The bill passed after an hour of debate. The eight to five vote divided mayoral candidates and councilmembers who represent wards where three Walmart stores are slated to open.
"If this is about sticking it to Walmart, we should be honest and say so," said Councilwoman Muriel Bowser (D-Ward 4) during the discussion, according to the Washington City Paper.
But other councilmembers argued that the bill isn't anti-business, and instead is "for the people," as Vincent B. Orange (D-At Large) explained.
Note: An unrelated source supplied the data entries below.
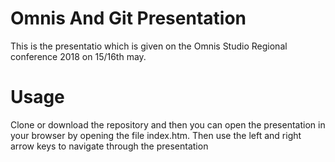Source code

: # Omnis And Git Presentation
This is the presentatio which is given on the Omnis Studio Regional conference 2018 on 15/16th may.

# Usage
Clone or download the repository and then you can open the presentation in your browser by opening the file index.htm. Then use the left and right arrow keys to navigate through the presentation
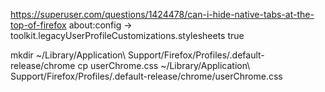 https://superuser.com/questions/1424478/can-i-hide-native-tabs-at-the-top-of-firefox
about:config -> toolkit.legacyUserProfileCustomizations.stylesheets true

mkdir ~/Library/Application\ Support/Firefox/Profiles/<replace-with-profile-id>.default-release/chrome
cp userChrome.css ~/Library/Application\ Support/Firefox/Profiles/<replace-with-profile-id>.default-release/chrome/userChrome.css
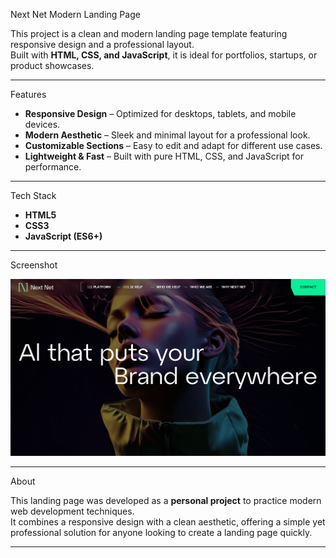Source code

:  Next Net Modern Landing Page  

This project is a clean and modern landing page template featuring responsive design and a professional layout.  
Built with **HTML, CSS, and JavaScript**, it is ideal for portfolios, startups, or product showcases.  

---

 Features  

- **Responsive Design** – Optimized for desktops, tablets, and mobile devices.  
- **Modern Aesthetic** – Sleek and minimal layout for a professional look.  
- **Customizable Sections** – Easy to edit and adapt for different use cases.  
- **Lightweight & Fast** – Built with pure HTML, CSS, and JavaScript for performance.  

---

 Tech Stack  

- **HTML5**  
- **CSS3**  
- **JavaScript (ES6+)**  

---

 Screenshot  

![Landing Page Screenshot](https://raw.githubusercontent.com/AbhayDutta/Next-Net-Modern-Landing-Page/main/wp-content/Screenshot.png)  

---

 About  

This landing page was developed as a **personal project** to practice modern web development techniques.  
It combines a responsive design with a clean aesthetic, offering a simple yet professional solution for anyone looking to create a landing page quickly.  

---


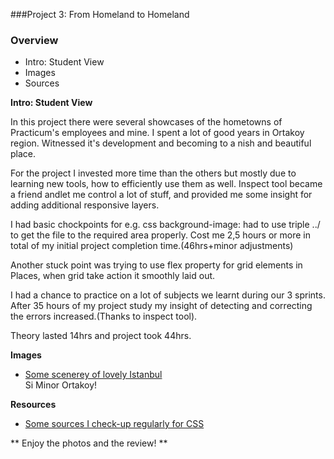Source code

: ###Project 3: From Homeland to Homeland
### Overview  
* Intro: Student View   
* Images
* Sources
  
**Intro: Student View**    

In this project there were several showcases of the hometowns of Practicum's employees and mine. I spent a lot of good years in Ortakoy region. Witnessed it's development and becoming to a nish and beautiful place.

For the project I invested more time than the others but mostly due to learning new tools, how to efficiently use them as well. Inspect tool became a friend andlet me control a lot of stuff, and provided me some insight for adding additional responsive layers.

I had basic chockpoints for e.g. css background-image: had to use triple ../ to get the file to the required area properly. Cost me 2,5 hours or more in total of my initial project completion time.(46hrs+minor adjustments)

Another stuck point was trying to use flex property for grid elements in Places, when grid take action it smoothly laid out.

I had a chance to practice on a lot of subjects we learnt during our 3 sprints.
After 35 hours of my project study my insight of detecting and correcting the errors increased.(Thanks to inspect tool).


Theory lasted 14hrs and project took 44hrs.   
  
**Images**  
  
* [Some scenerey of lovely Istanbul](https://www.istockphoto.com/tr/search/2/image?phrase=ortak%C3%B6y)  
Si Minor Ortakoy!

**Resources**
* [Some sources I check-up regularly for CSS](https://www.reddit.com/r/ProgrammerHumor/)

** Enjoy the photos and the review! **
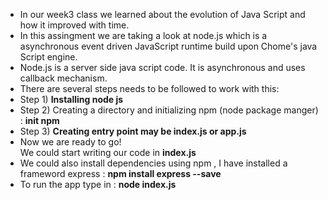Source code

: <ul>
<li>In our week3 class we learned about the evolution of Java Script and how it improved with time.
</li>
<li>
In this assingment we are taking a look at node.js which is a asynchronous event driven JavaScript runtime build upon Chome's java Script engine. 
</li>
<li>
Node.js is a server side java script code. It is asynchronous and uses callback mechanism. 
</li>
<li>
There are several steps needs to be followed to work with this:
</li>
<li>
Step 1) <b>Installing node js 
</b></li>

<li>
Step 2) Creating a directory and initializing npm (node package manger) : <b> init npm
</b></li>

<li>
Step 3) <b>Creating entry point may be index.js or app.js
</b></li>

<li>Now we are ready to go! <br>
We could start writing our code in <b> index.js</b> </li>

<li>We could also install dependencies using npm , I have installed a frameword express : <b>npm install express --save </b>  </li>

<li>
To run the app type in : <b>node index.js</b>
</li>
</ul>
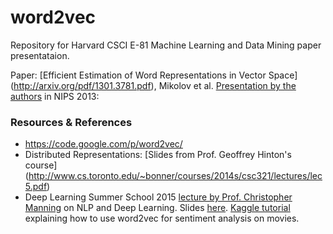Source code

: # word2vec

Repository for Harvard CSCI E-81 Machine Learning and Data Mining paper presentataion.

Paper: [Efficient Estimation of Word Representations in Vector Space] (http://arxiv.org/pdf/1301.3781.pdf), Mikolov et al.
[Presentation by the authors](https://docs.google.com/file/d/0B7XkCwpI5KDYRWRnd1RzWXQ2TWc/edit) in NIPS 2013: 

### Resources & References
* https://code.google.com/p/word2vec/
* Distributed Representations: [Slides from Prof. Geoffrey Hinton's course] (http://www.cs.toronto.edu/~bonner/courses/2014s/csc321/lectures/lec5.pdf)
* Deep Learning Summer School 2015 [lecture by Prof. Christopher Manning](http://videolectures.net/deeplearning2015_manning_language_vectors/) on NLP and Deep Learning. Slides [here](http://videolectures.net/site/normal_dl/tag=983669/deeplearning2015_manning_language_vectors_01.pdf). 
[Kaggle tutorial](https://www.kaggle.com/c/word2vec-nlp-tutorial) explaining how to use word2vec for sentiment analysis on movies.
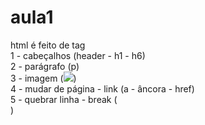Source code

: # aula1

html é feito de tag\
1 - cabeçalhos (header - h1 - h6)\
2 - parágrafo (p)\
3 - imagem (![](..))\
4 - mudar de página - link (a - âncora - href)\
5 - quebrar linha - break (\
)
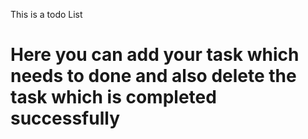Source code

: This is a todo List

# Here you can add your task which needs to done and also delete the task which is completed successfully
Chairman Phil Mendelson (D) agreed with Orange's sentiment.
"The District government has an obligation not just to encourage the development and growth of jobs, but to encourage the development and growth of quality jobs," Mendelson told his colleagues while introducing the bill.
Mendelson was joined by Councilman Jack Evans (D-Ward 2) in supporting the measure. Evans, another mayoral candidate, tweeted that he was "Glad to secure a living wage for the residents of the District of Columbia" after the bill was passed.
Tommy Wells (D-Ward 6), also running for mayor, voted against it. He claimed the legislation would have "negative impacts and direct consequences for some of the poorest areas of our city," arguing that large retailers would avoid opening locations on the eastern side of the Anacostia River, "in the communities of our city with the greatest need."
Gray did not take a definitive stance on the bill, urging the council to instead "take additional time to continue its work through this significantly important bill to ensure an appropriate balance is achieved between improving the lives of our workforce, and encouraging business attraction and retention."
The final vote on the bill, which was lauded by labor unions but was castigated by pro-business organizations, is scheduled for July 10.